**Exercise requirements**
In the records that follow, find each line with "lines" and pull it out.

**Data in this exercise**
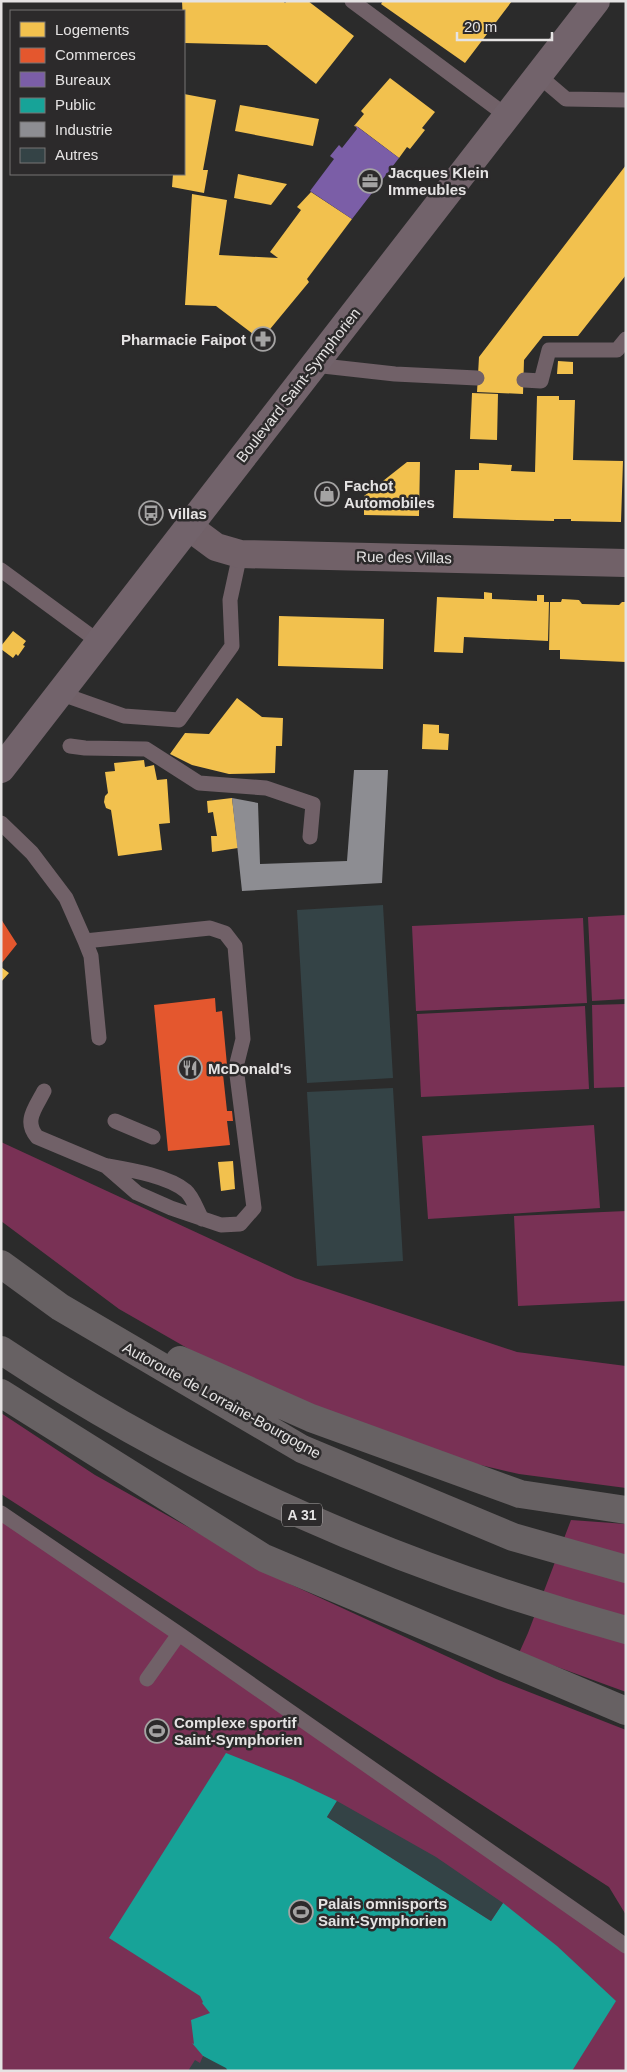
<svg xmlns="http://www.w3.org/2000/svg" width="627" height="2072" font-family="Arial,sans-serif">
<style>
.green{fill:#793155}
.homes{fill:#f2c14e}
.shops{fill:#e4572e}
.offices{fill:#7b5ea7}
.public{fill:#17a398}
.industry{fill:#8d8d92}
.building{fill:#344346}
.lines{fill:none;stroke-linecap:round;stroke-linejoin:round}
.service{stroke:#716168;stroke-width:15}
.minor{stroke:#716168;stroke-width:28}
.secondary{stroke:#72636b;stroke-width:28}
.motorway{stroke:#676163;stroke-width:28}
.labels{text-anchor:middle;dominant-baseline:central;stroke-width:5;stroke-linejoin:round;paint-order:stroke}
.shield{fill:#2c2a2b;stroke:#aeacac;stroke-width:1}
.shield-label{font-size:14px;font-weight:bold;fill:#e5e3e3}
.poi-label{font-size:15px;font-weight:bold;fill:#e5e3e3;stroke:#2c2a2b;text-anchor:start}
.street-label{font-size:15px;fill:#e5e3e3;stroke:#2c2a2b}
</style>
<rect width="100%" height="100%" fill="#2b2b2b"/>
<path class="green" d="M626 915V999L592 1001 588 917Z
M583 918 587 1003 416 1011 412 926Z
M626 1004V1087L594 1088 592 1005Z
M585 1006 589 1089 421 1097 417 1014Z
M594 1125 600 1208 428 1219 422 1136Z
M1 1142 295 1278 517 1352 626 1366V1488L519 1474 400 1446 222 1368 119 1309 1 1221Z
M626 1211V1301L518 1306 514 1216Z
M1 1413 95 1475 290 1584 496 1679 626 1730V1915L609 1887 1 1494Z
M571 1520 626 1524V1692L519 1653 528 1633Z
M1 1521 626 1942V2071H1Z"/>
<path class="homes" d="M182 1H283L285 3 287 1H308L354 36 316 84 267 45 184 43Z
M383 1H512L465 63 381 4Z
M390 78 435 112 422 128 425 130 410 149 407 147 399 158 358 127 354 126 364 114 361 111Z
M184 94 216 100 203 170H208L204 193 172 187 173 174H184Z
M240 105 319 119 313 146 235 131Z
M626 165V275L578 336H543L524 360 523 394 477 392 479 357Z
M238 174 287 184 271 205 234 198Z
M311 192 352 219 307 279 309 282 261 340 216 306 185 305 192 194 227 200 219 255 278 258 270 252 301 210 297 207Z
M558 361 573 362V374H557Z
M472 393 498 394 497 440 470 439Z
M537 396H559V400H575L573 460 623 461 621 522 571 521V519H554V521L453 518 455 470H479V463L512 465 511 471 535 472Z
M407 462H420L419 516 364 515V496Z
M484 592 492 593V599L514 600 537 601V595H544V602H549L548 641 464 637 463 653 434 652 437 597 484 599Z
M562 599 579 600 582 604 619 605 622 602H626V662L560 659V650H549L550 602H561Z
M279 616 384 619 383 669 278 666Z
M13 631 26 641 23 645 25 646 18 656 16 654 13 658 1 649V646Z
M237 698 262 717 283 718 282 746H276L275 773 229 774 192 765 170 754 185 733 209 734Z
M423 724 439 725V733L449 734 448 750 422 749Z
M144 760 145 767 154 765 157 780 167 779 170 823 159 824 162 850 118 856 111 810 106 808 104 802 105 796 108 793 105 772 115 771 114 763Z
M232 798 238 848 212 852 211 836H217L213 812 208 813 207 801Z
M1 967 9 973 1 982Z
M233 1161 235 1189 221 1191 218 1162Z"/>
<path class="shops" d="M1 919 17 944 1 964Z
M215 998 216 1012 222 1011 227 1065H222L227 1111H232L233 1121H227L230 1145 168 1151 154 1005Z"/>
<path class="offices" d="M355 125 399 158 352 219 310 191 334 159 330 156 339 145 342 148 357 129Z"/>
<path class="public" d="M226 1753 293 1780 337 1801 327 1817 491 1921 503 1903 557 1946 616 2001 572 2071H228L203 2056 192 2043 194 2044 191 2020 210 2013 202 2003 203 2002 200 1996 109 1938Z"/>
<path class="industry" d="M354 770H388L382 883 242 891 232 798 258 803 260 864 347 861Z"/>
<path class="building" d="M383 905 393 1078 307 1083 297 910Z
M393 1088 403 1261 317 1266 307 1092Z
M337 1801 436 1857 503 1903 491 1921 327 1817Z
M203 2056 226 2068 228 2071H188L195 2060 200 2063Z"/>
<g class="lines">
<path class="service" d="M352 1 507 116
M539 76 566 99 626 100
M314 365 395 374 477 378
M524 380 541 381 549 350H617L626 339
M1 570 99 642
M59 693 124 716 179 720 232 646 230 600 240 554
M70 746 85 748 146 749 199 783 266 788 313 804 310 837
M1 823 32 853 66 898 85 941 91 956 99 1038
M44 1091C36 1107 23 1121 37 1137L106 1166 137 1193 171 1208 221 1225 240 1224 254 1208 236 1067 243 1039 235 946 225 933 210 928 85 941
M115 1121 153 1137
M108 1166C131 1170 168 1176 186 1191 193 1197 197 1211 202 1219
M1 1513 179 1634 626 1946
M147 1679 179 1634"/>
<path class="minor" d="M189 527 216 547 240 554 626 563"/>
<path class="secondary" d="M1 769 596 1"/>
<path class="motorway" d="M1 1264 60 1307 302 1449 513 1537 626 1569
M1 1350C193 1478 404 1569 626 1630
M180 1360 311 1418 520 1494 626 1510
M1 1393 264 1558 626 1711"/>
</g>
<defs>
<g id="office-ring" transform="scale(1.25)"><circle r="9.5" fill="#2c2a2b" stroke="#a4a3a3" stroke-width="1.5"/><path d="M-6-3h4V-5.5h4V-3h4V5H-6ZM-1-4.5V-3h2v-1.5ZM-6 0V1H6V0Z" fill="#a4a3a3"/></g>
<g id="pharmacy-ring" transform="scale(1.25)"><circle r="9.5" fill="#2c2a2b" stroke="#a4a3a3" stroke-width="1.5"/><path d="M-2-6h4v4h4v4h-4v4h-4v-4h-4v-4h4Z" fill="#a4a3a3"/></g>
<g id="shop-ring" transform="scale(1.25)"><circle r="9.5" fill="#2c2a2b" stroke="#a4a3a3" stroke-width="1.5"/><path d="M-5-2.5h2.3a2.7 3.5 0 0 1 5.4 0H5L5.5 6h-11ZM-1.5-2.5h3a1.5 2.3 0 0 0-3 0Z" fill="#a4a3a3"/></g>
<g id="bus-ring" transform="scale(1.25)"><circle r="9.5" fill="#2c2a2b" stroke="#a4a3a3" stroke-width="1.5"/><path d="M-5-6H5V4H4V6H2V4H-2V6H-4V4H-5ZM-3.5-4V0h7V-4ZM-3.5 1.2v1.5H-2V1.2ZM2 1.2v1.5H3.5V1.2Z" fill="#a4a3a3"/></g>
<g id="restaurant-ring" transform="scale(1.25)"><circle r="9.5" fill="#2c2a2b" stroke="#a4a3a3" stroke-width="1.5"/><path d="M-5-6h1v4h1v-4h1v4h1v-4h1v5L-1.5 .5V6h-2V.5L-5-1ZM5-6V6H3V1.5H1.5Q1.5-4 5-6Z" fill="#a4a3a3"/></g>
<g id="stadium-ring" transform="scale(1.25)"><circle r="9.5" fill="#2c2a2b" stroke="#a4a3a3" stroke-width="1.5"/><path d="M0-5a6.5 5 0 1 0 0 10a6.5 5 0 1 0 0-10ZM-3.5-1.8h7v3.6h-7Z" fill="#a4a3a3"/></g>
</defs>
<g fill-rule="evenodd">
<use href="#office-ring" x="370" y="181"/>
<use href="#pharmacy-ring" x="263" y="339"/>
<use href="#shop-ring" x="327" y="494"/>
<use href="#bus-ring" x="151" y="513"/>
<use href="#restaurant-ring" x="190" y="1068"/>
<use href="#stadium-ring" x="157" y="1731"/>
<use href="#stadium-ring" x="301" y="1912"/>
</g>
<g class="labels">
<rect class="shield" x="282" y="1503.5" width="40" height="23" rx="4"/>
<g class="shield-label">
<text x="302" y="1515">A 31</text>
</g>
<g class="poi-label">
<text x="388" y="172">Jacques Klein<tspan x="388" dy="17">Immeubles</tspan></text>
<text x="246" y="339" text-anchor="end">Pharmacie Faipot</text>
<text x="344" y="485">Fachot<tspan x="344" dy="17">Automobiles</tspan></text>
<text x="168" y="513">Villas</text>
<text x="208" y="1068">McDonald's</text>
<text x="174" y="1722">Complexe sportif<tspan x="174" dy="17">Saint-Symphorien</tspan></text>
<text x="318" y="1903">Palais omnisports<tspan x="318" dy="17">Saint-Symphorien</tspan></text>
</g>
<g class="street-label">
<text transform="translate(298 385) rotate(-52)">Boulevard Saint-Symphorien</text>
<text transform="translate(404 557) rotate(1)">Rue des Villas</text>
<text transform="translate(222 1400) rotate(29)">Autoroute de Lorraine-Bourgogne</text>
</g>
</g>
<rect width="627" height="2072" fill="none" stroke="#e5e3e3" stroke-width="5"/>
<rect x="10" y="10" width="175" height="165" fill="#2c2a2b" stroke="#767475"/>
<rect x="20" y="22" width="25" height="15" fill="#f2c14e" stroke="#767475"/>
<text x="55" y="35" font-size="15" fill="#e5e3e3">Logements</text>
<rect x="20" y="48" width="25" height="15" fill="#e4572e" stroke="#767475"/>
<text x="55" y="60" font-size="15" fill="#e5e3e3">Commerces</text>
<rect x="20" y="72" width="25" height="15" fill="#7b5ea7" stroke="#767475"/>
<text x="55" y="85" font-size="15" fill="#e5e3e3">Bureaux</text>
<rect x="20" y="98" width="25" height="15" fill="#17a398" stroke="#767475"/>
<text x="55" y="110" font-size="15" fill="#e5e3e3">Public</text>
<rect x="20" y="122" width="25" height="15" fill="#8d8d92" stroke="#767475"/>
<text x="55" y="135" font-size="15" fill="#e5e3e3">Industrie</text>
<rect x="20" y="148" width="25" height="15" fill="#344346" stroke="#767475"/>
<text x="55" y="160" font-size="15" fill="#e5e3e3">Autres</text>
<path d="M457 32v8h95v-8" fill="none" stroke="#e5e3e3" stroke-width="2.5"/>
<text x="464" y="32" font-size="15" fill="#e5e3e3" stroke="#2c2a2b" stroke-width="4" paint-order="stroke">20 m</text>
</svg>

**Reply**
.lines{fill:none;stroke-linecap:round;stroke-linejoin:round}
<g class="lines">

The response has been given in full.